Banks may be relatively unaffected so far by digital developments in finance, but that could quickly change owing to the trust factor, argues Robert Wardrop, Executive Director of the Cambridge Centre for Alternative Finance at Cambridge Judge Business School.

a delicate papilo anactus or Dainty Swallowtail newly hatched spreads its wings for first flight

Many bankers would argue that their basic business model has remained largely intact as the digital revolution has transformed industries ranging from music to apparel retailing – and they mostly would be correct.

So far, new digital entrants in finance have targeted consumer and small business lending, while their market shares are still relatively limited. And some of their growth has come in collaboration with incumbent lenders, so the big banks have grown along with the newcomers through such transactions.

But banks shouldn’t only look at the financial sector in forecasting how their futures may unfold. It’s the digitisation of diverse sectors in the broader economy, outside of financial services, that will prove to be the real catalyst in disrupting the current business model for banking.

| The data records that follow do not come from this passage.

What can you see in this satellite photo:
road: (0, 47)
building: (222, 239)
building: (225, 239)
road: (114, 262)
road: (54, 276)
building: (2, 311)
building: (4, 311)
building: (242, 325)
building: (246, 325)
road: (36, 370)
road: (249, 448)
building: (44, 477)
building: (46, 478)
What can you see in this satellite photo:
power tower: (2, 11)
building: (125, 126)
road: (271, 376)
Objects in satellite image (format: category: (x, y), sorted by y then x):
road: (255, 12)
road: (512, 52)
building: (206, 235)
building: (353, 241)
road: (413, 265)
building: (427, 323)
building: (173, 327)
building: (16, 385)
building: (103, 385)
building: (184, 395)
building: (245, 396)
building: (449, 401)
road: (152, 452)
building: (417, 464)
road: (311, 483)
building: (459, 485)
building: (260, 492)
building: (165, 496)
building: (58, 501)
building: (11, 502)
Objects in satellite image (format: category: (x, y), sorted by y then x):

Whether buying a used car, or choosing a brand-name product, trust is what often drives consumer behaviour. With the headlines full of scary stories about data leaks and online fraud, parties perceived as more “trusted” will increase in value along with the importance of privacy and security – particularly as more attention is focused on how data are generated, shared and analysed.

So while digital innovation in financial services is referred to as “fintech”, the “tech” is viewed by many people as more trustworthy than the “fin” – so traditional “fin” industries will be at a comparative disadvantage as digitisation takes hold. A recent global trust survey placed banks and financial services at the bottom (along with media), while the most-trusted sectors include technology, consumer electronics and agriculture.

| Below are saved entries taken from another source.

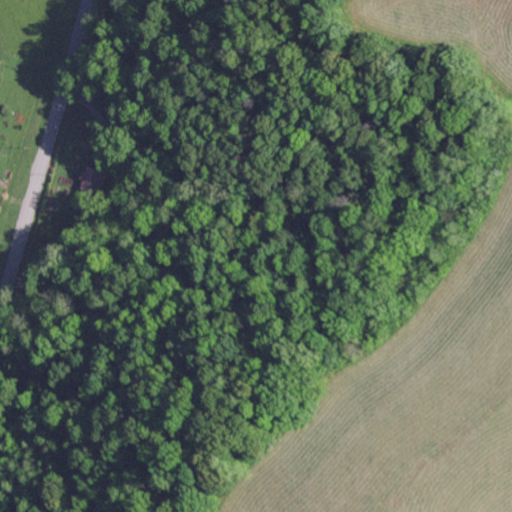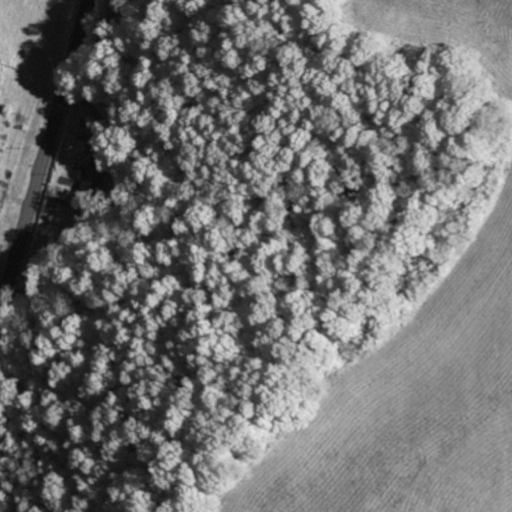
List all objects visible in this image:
road: (46, 147)
building: (96, 172)
building: (0, 209)
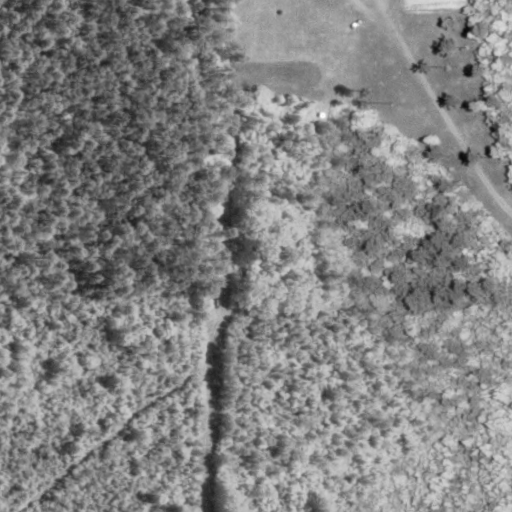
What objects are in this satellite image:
road: (426, 88)
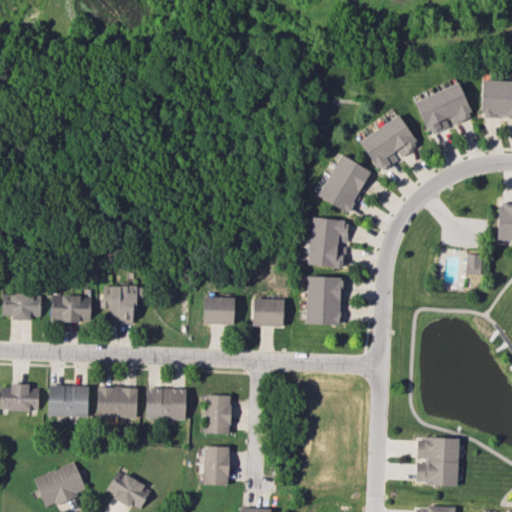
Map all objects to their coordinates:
dam: (67, 9)
building: (495, 98)
building: (441, 108)
building: (387, 142)
building: (344, 183)
road: (446, 221)
building: (503, 221)
parking lot: (465, 234)
building: (326, 241)
building: (472, 263)
building: (322, 299)
building: (120, 301)
road: (388, 301)
building: (20, 305)
building: (68, 307)
building: (216, 309)
road: (451, 309)
building: (265, 311)
road: (192, 359)
building: (18, 397)
building: (66, 400)
building: (115, 401)
building: (164, 403)
building: (216, 413)
road: (256, 432)
road: (504, 458)
building: (435, 460)
building: (214, 464)
building: (58, 483)
building: (126, 489)
road: (500, 500)
building: (435, 508)
building: (253, 509)
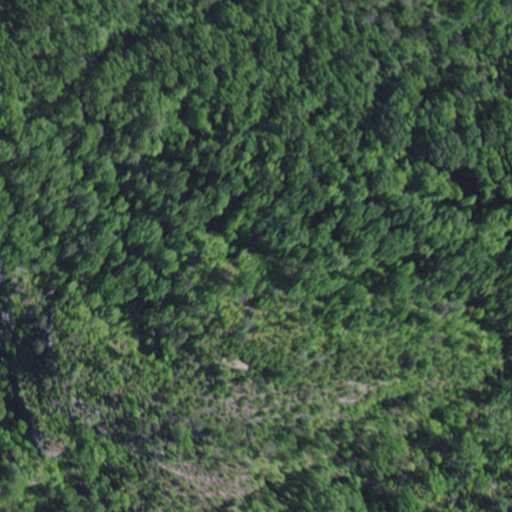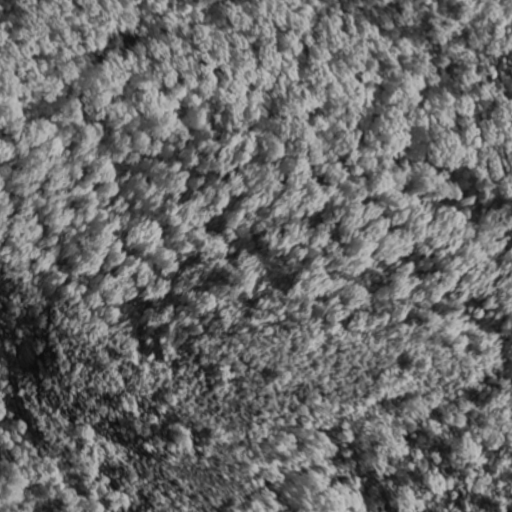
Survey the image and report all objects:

There are some other trends that may increasingly favour new digital entrants to the financial sector: online lending such as peer-to-peer networks enjoy lower loan origination costs compared to traditional bank networks, and (at least for now) less regulation in the online financial sector translates into lower compliance costs.

The growing importance of the Internet of Things – which will soon connect more than 20 billion “things” – also has huge implications for the banking sector as sensors create data that can be analysed in real time. Large tech companies are already embedded in the systems of large enterprises, and as they work with these firms they will potentially have access to information flows across supply chains.

Another issue for the traditional banking sector: most of the top tech brands have financial services initiatives underway. So while payment systems by Apple and Google are well known today, don’t underestimate the range of other financial services these giants may muscle into down the road.

To be sure, recent events show that fintech firms are not immune to questions about trust. Reports by the Cambridge Centre for Alternative Finance show very mixed views on the state of regulation in the alternative finance industry around the world. Some critics have drawn parallels between peer-to-peer lending and the subprime lending crisis that led to the financial meltdown of 2007-2008; and a lending scandal at the big San Francisco-based fintech firm Lending Club led to the ouster of its chief executive earlier this year.

Of course, the recent scandal at big retail bank Wells Fargo – where staff opened unauthorised accounts for customers in order to meet sales targets – reminded everyone of the trust deficit for traditional banks.

In summary, the threat to financial services incumbents is that tech firms are becoming increasingly embedded in the digitalisation of the broader economy – and therefore in the flow of data with investment and credit relevance. This threat is compounded by the fact that tech is more trusted than finance today, and this presents a big challenge in a future economy in which concerns about cyber security and privacy take on heightened importance.